Basterà una pillola a renderci più simpatici: parola della ricerca Usa

21 Mar 2015 15:13 - di Bianca Conte

Una pillola ci salverà? Chissà: di sicuro potrà renderci più simpatici e compassionevoli. Uno studio americano sviluppato dai ricercatori della University of California di Berkeley e di quella di San Francisco, hanno pubblicato sulla rivista Current Biology gli esiti di un test su un farmaco in grado di produrre artificialmente «sentimenti di bontà».

La pillola della compassione

Bello e buono? Magari: nell’era della chirurgia estetica mancava giusto la pillola della compassione. Negli anni social dell’apparire sempre e dovunque, e di quello che uno del team arboriano di Quelli della notte avrebbe definito dell’«edonismo reaganiano», una pasticca in grado di rendere gli esseri umani più empatici e compassionevoli ha quasi del “miracoloso”: invece è una conquista che risponde ai criteri della ricerca scientifica applicata al miglioramento delle potenzialità umane e che, in un prossimo futuro, ci si augura possa dare il suo contributo nella prevenzione e nella cura delle malattie mentali dal forte impatto sociale, come la schizofrenia o le dipendenze.
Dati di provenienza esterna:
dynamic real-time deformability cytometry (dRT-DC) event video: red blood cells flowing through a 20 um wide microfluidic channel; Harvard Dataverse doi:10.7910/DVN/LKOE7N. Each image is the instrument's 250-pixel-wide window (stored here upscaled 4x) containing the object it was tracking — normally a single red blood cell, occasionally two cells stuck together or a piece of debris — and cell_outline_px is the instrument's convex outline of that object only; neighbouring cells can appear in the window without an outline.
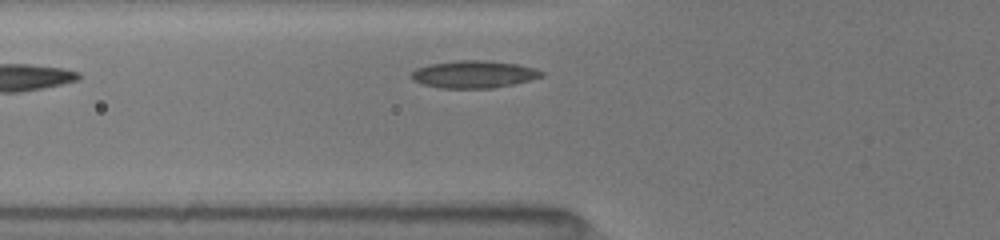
{"species": "common noctule bat (a hibernating species)", "species_latin": "Nyctalus noctula", "temperature_condition": "room temperature", "stored_images_in_passage": 3, "camera_frame_rate_fps": 3000, "um_per_image_px": 0.085, "animal": {"sex": "female", "body_mass_g": 19.5, "forearm_length_mm": 54.1}, "frame": {"image": 1, "passage_image": 3, "time_ms": 1.667, "image_size_px": [1000, 240], "cell_outline_px": [[544, 76], [512, 84], [492, 88], [440, 88], [424, 84], [412, 80], [408, 76], [416, 68], [428, 64], [456, 60], [480, 60], [516, 64], [536, 68], [544, 72]], "centroid_in_image_um": [40.23, 6.31], "position_along_channel_um": 85.6, "area_um2": 20.75}}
Il funzionamento del farmaco

Il farmaco, a base di tolcapone, che prolunga gli effetti della dopamina, una sostanza chimica prodotta dal cervello e legata alla ricompensa e alla motivazione, agirebbe intervenendo e modificando l’equilibrio neurochimico nella corteccia prefrontale del cervello, responsabile della personalità, del comportamento sociale e della capacità decisionale. I partecipanti allo studio, ben 35 persone, sono stati divisi in due gruppi: al primo è stato dato un placebo, all’altro il tolcapone, ed è stato chiesto a tutti di partecipare poi, a completamento del test, a un gioco che prevedeva la condivisione di denaro con un destinatario anonimo. Ebbene, coloro che hanno assunto tolcapone si mostravano più equi e magnanimi nella suddivisione dei soldi, apparendo più sensibili verso le iniquità sociali. «Di solito pensiamo all’equanimità come una caratteristica stabile della nostra personalità – ha detto Ming Hsu, una delle autrici della ricerca – il nostro studio non rifiuta questo concetto, ma mostra come questo tratto possa essere influenzato prendendo di mira alcune specifiche vie neurochimiche nel cervello umano». Un piccolo passo per l’uomo, un grande salto in avanti della scienza che, sembra fantascienza, potrà arrivare addirittura a produrre artificialmente i buoni sentimenti.